The Polit Bureau of the Communist Party of India (Marxist) has issued the following statement: 

SIR Verdict: Body Blow to Democracy 

The judgement delivered by the Supreme Court upholding the Special Intensive Revision (SIR) of electoral rolls is a travesty of justice. By granting constitutional legitimacy to a process that has led to large-scale disenfranchisement, exclusion, and intimidation of vulnerable citizens in various states, the apex Court has seriously compromised its expected role as the guardian of democratic rights and constitutional guarantees. 

The petitioners were seeking an answer to a fundamental question: can the right to vote, the most basic instrument through which citizens participate in democracy, be subjected to arbitrary bureaucratic suspicion and mass documentary scrutiny. The apex court judgement has undermined the principle of universal adult franchise as the SIR led to the deletion of the poor, migrants, minorities, Dalits, Adivasis, landless citizens, and other marginalised sections from the voters list as they lacked the demanded documents. The entire SIR process lacked transparency. 

Regrettably, the court has overlooked reports from several states of names of legitimate voters being deleted without adequate notice, burdensome verification procedures and the enormous barriers faced by marginalized citizens. 

The introduction of the obnoxious notion of “logical discrepancy” in West Bengal, based on untested software that relied on algorithms, more than a crore voters were classified in the doubtful category. Eventually, 27 lakh who were offered judicial remedy by the SC lost the right to vote. 

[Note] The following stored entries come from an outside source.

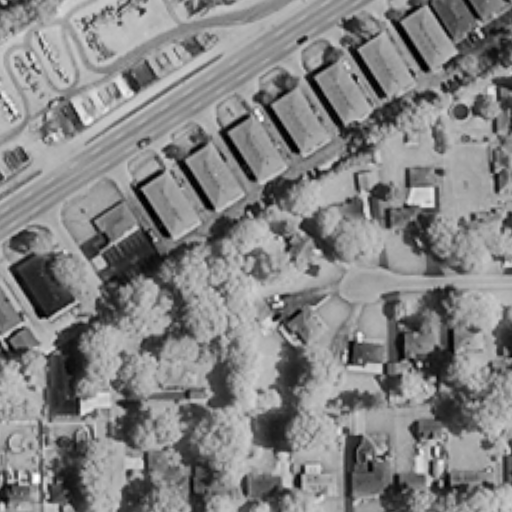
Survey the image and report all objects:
building: (507, 0)
building: (483, 6)
building: (451, 15)
building: (425, 35)
building: (382, 63)
pier: (103, 66)
building: (339, 90)
building: (500, 106)
road: (165, 108)
building: (296, 118)
building: (253, 146)
building: (501, 166)
road: (290, 168)
building: (210, 174)
building: (419, 175)
building: (364, 178)
building: (166, 202)
building: (346, 210)
building: (403, 215)
building: (113, 219)
building: (493, 219)
building: (297, 248)
road: (434, 279)
building: (42, 282)
building: (167, 301)
road: (23, 302)
building: (256, 309)
building: (6, 314)
building: (302, 325)
road: (52, 335)
building: (178, 336)
building: (465, 337)
building: (20, 339)
road: (112, 343)
building: (416, 347)
building: (364, 351)
building: (497, 367)
building: (168, 369)
building: (392, 375)
building: (60, 380)
building: (351, 420)
building: (427, 427)
building: (1, 458)
building: (162, 476)
building: (210, 477)
building: (370, 477)
building: (314, 478)
building: (259, 480)
building: (468, 480)
building: (408, 481)
building: (63, 487)
building: (15, 492)
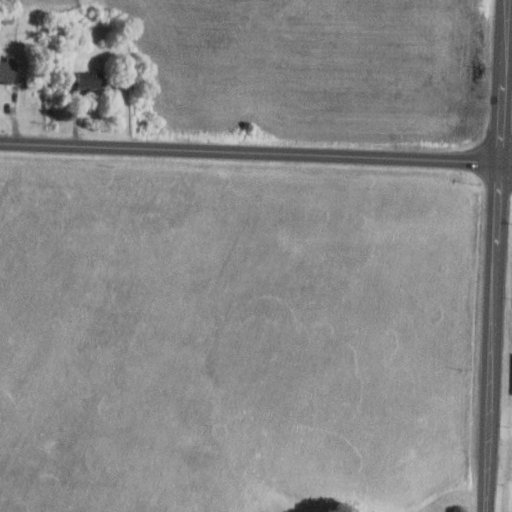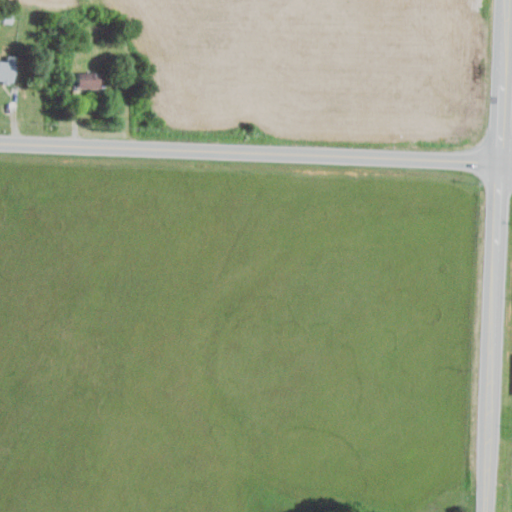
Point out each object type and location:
building: (7, 69)
building: (6, 71)
building: (87, 78)
building: (88, 81)
road: (250, 151)
road: (506, 162)
road: (497, 255)
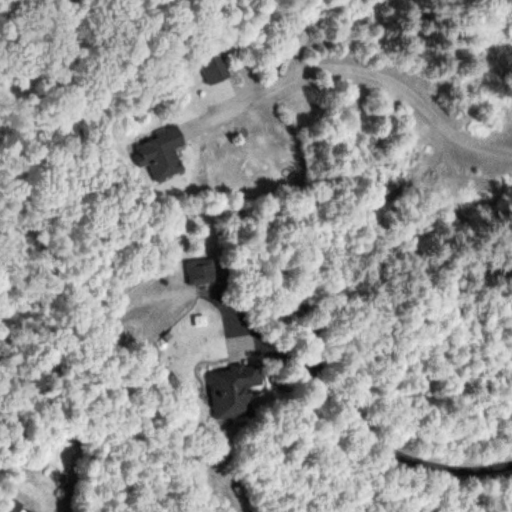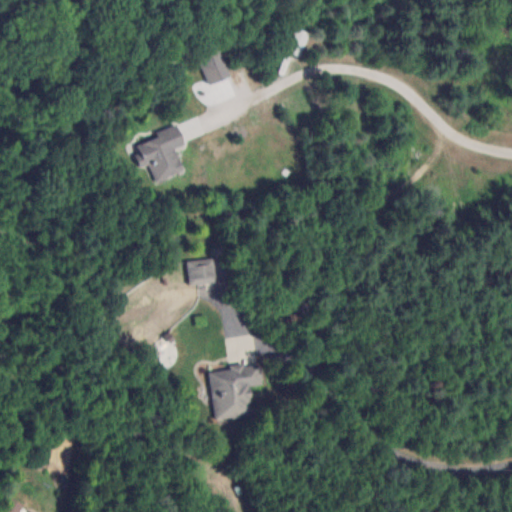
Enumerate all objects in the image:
building: (214, 67)
road: (364, 71)
building: (161, 153)
building: (201, 269)
building: (233, 391)
road: (367, 425)
building: (15, 506)
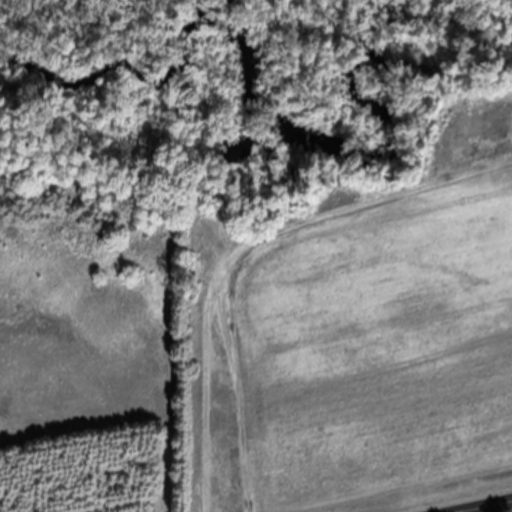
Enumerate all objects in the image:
road: (479, 503)
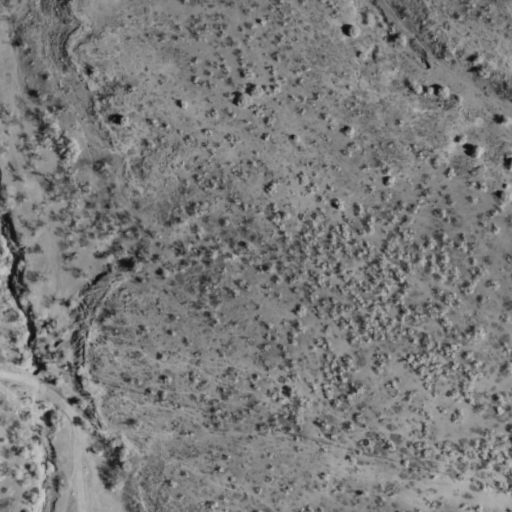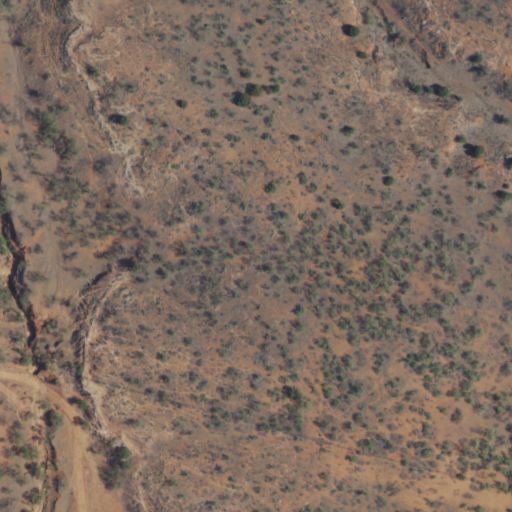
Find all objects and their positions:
road: (76, 414)
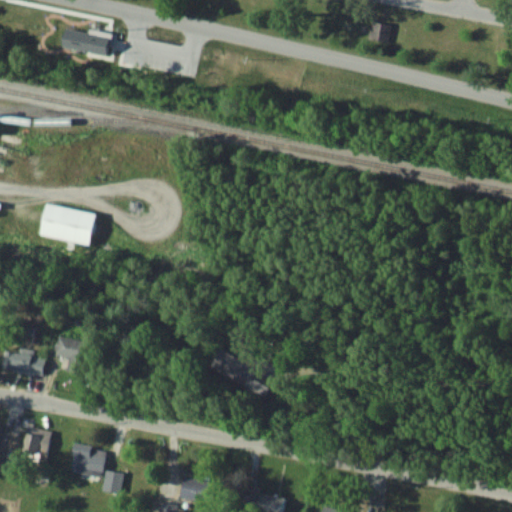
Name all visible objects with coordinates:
road: (462, 4)
road: (464, 9)
building: (378, 32)
road: (295, 49)
railway: (256, 136)
road: (49, 188)
building: (68, 223)
building: (73, 352)
building: (24, 361)
building: (241, 371)
road: (395, 380)
building: (0, 428)
road: (256, 442)
building: (35, 447)
building: (87, 459)
building: (112, 481)
building: (194, 488)
building: (269, 502)
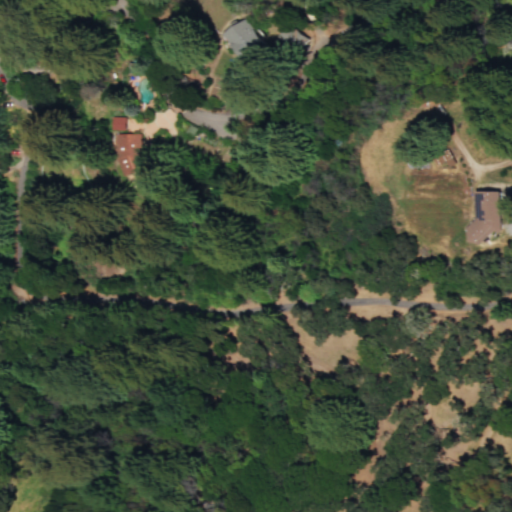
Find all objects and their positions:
building: (242, 40)
road: (193, 113)
building: (117, 122)
building: (412, 139)
building: (128, 153)
building: (442, 157)
crop: (255, 183)
building: (485, 215)
building: (483, 216)
road: (141, 302)
road: (304, 328)
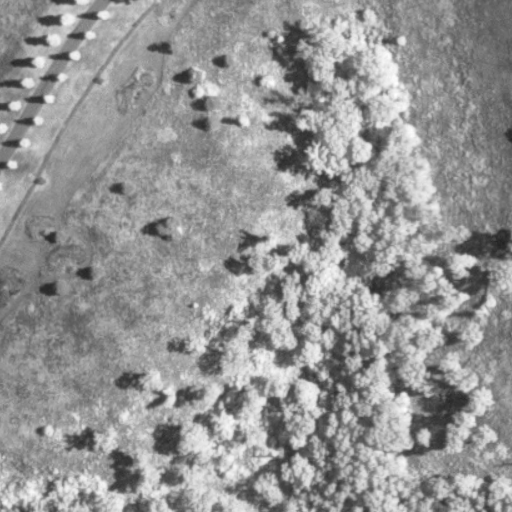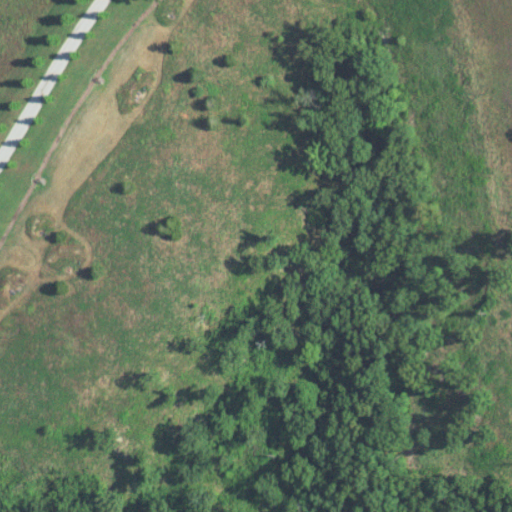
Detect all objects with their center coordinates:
road: (48, 75)
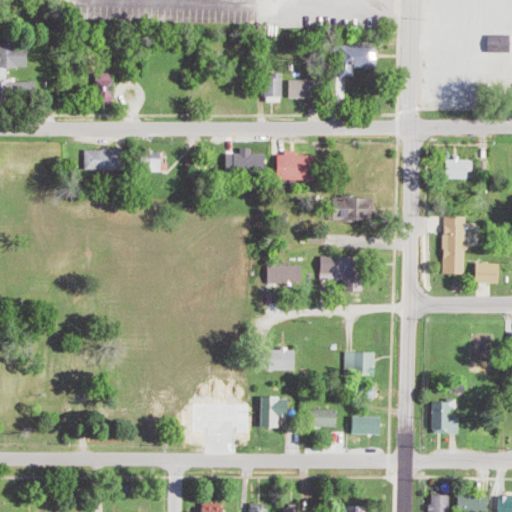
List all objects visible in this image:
road: (255, 10)
building: (500, 43)
building: (14, 55)
building: (358, 57)
building: (276, 85)
building: (341, 86)
building: (105, 87)
building: (301, 88)
road: (459, 126)
road: (203, 128)
building: (103, 159)
building: (156, 161)
building: (249, 161)
building: (295, 166)
building: (461, 168)
building: (353, 206)
building: (456, 243)
road: (409, 256)
building: (335, 263)
building: (488, 271)
building: (287, 273)
road: (461, 306)
road: (337, 310)
building: (280, 358)
building: (363, 362)
building: (273, 409)
building: (324, 416)
building: (446, 416)
building: (367, 423)
road: (256, 460)
road: (173, 485)
road: (97, 486)
building: (443, 502)
building: (505, 502)
building: (474, 503)
building: (214, 508)
building: (358, 508)
building: (261, 509)
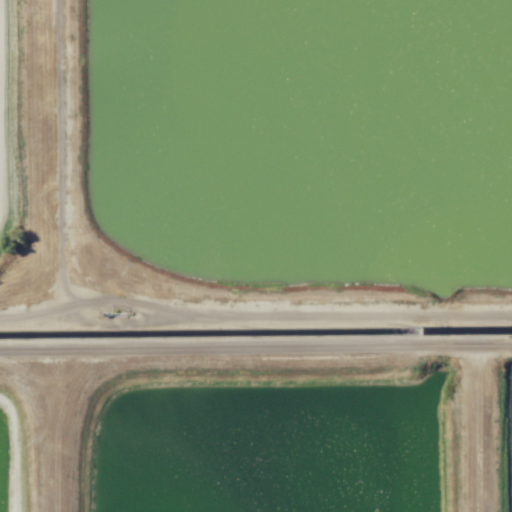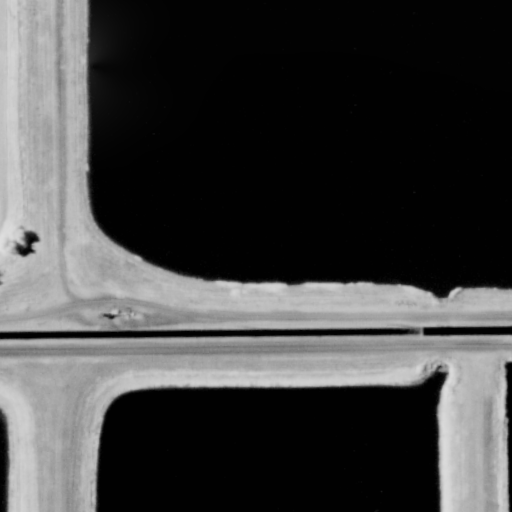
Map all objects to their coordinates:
wastewater plant: (9, 133)
wastewater plant: (312, 134)
road: (57, 153)
wastewater plant: (256, 256)
road: (254, 315)
road: (256, 346)
road: (480, 428)
road: (56, 430)
wastewater plant: (270, 441)
wastewater plant: (3, 451)
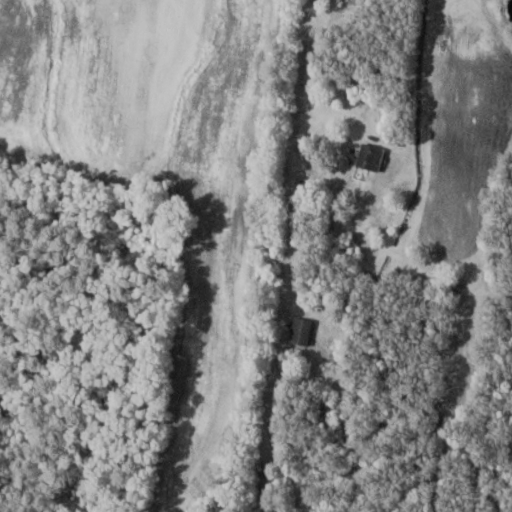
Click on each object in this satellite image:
building: (371, 156)
building: (300, 329)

Unfortunately, the Court has endorsed a regime in which citizenship and voting rights become contingent upon the possession of “acceptable documents”, even while people have been issued Aadhar, voter ID and accessed welfare etc. through other forms of identification, striking at the core of the Constitution’s promise of equality. 

Despite categorically stating that determination of citizenship, which is under the purview of the Home Ministry, is beyond the powers of the Election Commission, the broad endorsement of the EC’s conduct of the SIR defeats that very assertion. The court has asked the EC to submit the names of all those deleted through the SIR process to the concerned authority for verification of their citizenship. This move forces all of them to prove their citizenship, which in a way leads to surreptitious introduction of the National Registry of Citizens (NRC) against which the country protested in unison.  

The Court has belied the expectation that it would look at the issue in the light of the eroding public confidence in the neutrality and independence of the Election Commission. 

The recently concluded meeting of the CPI(M) Central Committee had decided to undertake a countrywide campaign to defend the Right to Vote and demanding comprehensive electoral reforms. The Party will seek to mobilise like-minded parties and forces in this nationwide struggle.